Parasitic NPN & PNP in an inverter

Let’s consider the NMOS in the above figure. Here, source and substrate (backgate) are connected together to VSS. Substrate is P-type, drain and source are N-type. Now, apply a positive voltage to the with respect to the source/substrate. As the gate is positively biased with respect to substrate, there will be an accumulation of electrons under the gate area, effectively making that region an b-biased area within the substrate. At some Vgs(Gate-to-Source voltage), there forms
a n-type channel between the drain and source unders the gate area. The threshold voltage by definition is the gate to source bias required to just form this channel.For any gate-to-source voltage less than this threshold voltage, no conducting channel forms.
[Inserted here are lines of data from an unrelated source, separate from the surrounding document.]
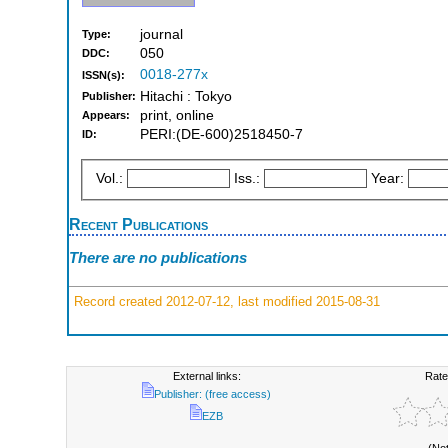
journal
Type:
050
DDC:
0018-277x
ISSN(s):
Hitachi : Tokyo
Publisher:
print, online
Appears:
PERI:(DE-600)2518450-7
ID:
Vol.:
Iss.:
Year:
Recent Publications
There are no publications
Record created 2012-07-12, last modified 2015-08-31
External links:
Rate
Publisher: (free access)
EZB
A number of factors affect the threshold voltage:
1. Substrate doping
Threshold voltage increases with substrate doping. With channel formation, the p-type substrate will have to invert itself to n-type near the gate. As the doping increases, a higher bias is required to move the majority carriers away from the channel region. This can be circumvented by adjusting the doping just beneath the gate area.
2. Gate doping
Poly doping increases the conductivity of the poly silicon gate. Due to poly depletion, this aids in the formation of the channel thereby reducing the threshold voltage as doping increases.
3. Channel length
As the channel lengths lower, threshold voltage reduces. This manifests as the short channel effect in MOSFETs with longer channel when drain voltage is kept high. But when the channel length is short, this lowering of threshold voltage can be seen without drain voltage as well.
4. Gate Oxide
Thicker gate oxide increases threshold voltage of the device, whereas thinner dielectric reduces the threshold voltage.